An insulated gate bipolar transistor (IGBT) is one example of a power semiconductor device. In the IGBT, for example, a p-type collector region, an n-type drift region, and a p-type base region are provided on a collector electrode. And, a gate electrode is provided in a trench that penetrates through the p-type base region and reaches the n-type drift region, with agate insulating film interposed between the gate electrode and the trench. In addition, an n-type emitter region connected to an emitter electrode is provided in a region that is adjacent to the trench in the surface of the p-type base region.
In the IGBT, a positive voltage higher than a threshold voltage is applied to the gate electrode to form a channel in the p-type base region. Then, holes are injected from the collector region to the n-type drift region at the same time as electrons are injected from the n-type emitter region to the n-type drift region. Then, a current having the electrons and the holes as carriers flows between the collector electrode and the emitter electrode.
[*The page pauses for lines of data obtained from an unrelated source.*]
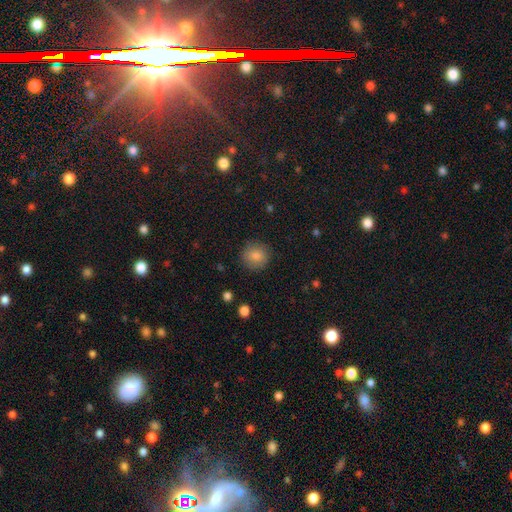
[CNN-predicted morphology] smooth 84%, star or artifact 9%, featured or disk 7%. Down the decision tree: how rounded — round (90%); merging — none (87%).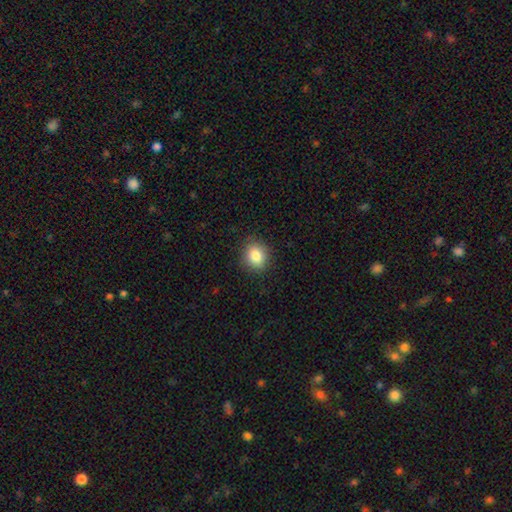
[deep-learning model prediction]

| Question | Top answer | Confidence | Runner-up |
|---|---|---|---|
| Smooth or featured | smooth | 84% | star or artifact (10%) |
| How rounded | round | 67% | in between (32%) |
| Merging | none | 88% | minor disturbance (9%) |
It is effective to increase the carrier concentration of the n-type drift region in a state in which the IGBT is turned on in order to reduce the on-resistance of the IGBT. In contrast, in a case when the IGBT is turned off, if the discharge of carriers in the n-type drift region is delayed, the turn-off time increases and switching loss increases. Double gate driving has been proposed as a method for reducing both on-resistance and switching loss. The double gate driving is a technique in which two gate driving systems are provided and the driving timing of two gates is changed to reduce the switching time and the switching loss of an IGBT. Therefore, it is possible to reduce both on-resistance and switching loss.